Note how the description for the name parameter instructs it to be written in japanese. So that field should always return in japanese. The description property can be very useful when providing more granular instructions on how the LLM should construct the object.

{ "recipes": [ { "name": "...", "ingredients": ["..."], "instructions": ["..."] }, ... ] }
  1. If you specified amount: 5, it ensures exactly 5 objects in a list or merges them into the main structure—lensless handles that automatically.

Billing & Usage

  • ObjectGenerator is charged similarly to LLM usage.
  • By default, each call tracks the number of tokens used, updating your cost at $0.000025 * tokens.
  • If amount is large, we do iterative chunk calls. Each chunk increments the usage cost.
  • Be careful using the amount property. If you set it too high while using a big schema, the cost can become significant.
  • For best results, we use reasoning models, so the final billed tokens might include them as well.

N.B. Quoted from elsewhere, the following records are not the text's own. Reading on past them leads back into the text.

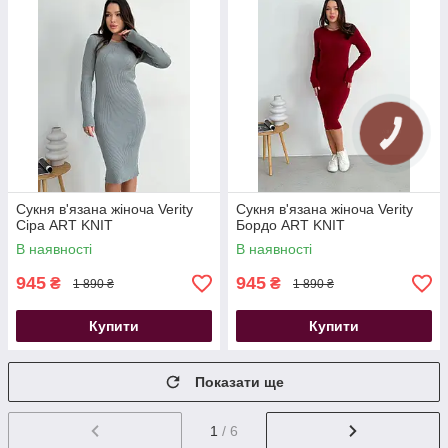
Сукня в'язана жіноча Verity
Сукня в'язана жіноча Verity
Сіра ART KNIT
Бордо ART KNIT
В наявності
В наявності
945
945
₴
₴
1 890 ₴
1 890 ₴
Купити
Купити
Показати ще
1
/ 6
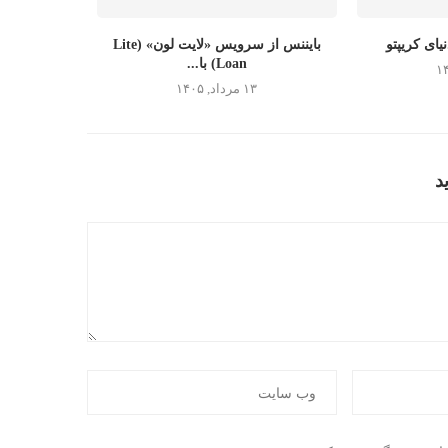
یای کریپتو
بایننس از سرویس «لایت لون» (Lite
Loan) با...
۱۳ مرداد, ۱۴۰۵
د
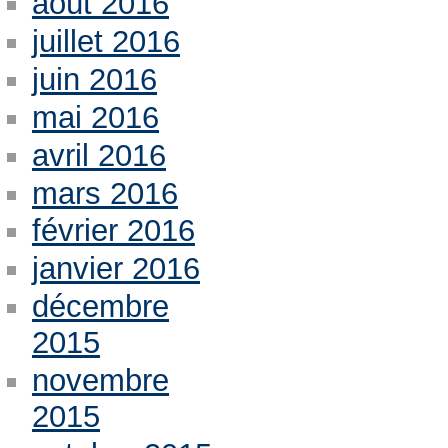
août 2016
juillet 2016
juin 2016
mai 2016
avril 2016
mars 2016
février 2016
janvier 2016
décembre
2015
novembre
2015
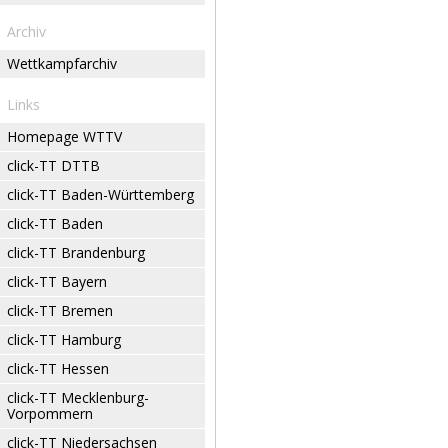
Archiv
Wettkampfarchiv
Links
Homepage WTTV
click-TT DTTB
click-TT Baden-Württemberg
click-TT Baden
click-TT Brandenburg
click-TT Bayern
click-TT Bremen
click-TT Hamburg
click-TT Hessen
click-TT Mecklenburg-
Vorpommern
click-TT Niedersachsen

Key Points & Best Practices

  • The root of your schema must be of type object.
  • Schema is your friend — be explicit. The more thorough your schema, the better the LLM can structure results.
  • Prompting matters. Provide a clear “description” system prompt. If you see bad results, refine your prompt.
  • Testing: Start small (e.g. amount = 2) to ensure the shape is correct. Then scale up once you trust it.
  • Complex Schemas: For arrays of objects within objects, carefully nest properties. If the schema is invalid or ambiguous, generation will fail.
  • LLM Refusals: If your prompt is too broad, or if the LLM refuses due to policy constraints, you’ll get an error. Ensure your “description” is policy-compliant and straightforward.

Flow example

{ title: 'Generate a bunch of data objects', description: 'Use ObjectGenerator to produce structured JSON for a marketing campaign.', input: { type: 'object', required: ['promptType'], properties: { topic: { type: 'string', title: 'Topic for your marketing content', description: "e.g., 'Summer Sale' or 'New Electronics Release'", }, }, }, steps: [ { id: 'myMarketingObjectGen', type: 'ObjectGenerator', parameters: { description: "You are a marketing copy expert. Generate a JSON object with 'campaigns' array, each containing 'title' and 'blurb'.", schema: { type: 'object', properties: { campaigns: { type: 'array', items: { type: 'object', properties: { title: { type: 'string' }, blurb: { type: 'string' }, }, }, }, }, }, input: '$.input.topic', amount: 5, creativity: 12, }, }, ], }

After the step completes, $.results.myMarketingObjectGen contains an object like:

{ "campaigns": [ { "title": "..." , "blurb": "..." }, ... ] }

Wrap-Up

ObjectGenerator simplifies creating structured JSON from LLM outputs. It is usually the first step of many flows. Combine it with other Flow steps—like ImageGenerator for text-to-image synergy, or ModelGenerator for advanced training data creation. With robust schema validation, you can trust the shape of the data and store or transform it however you like.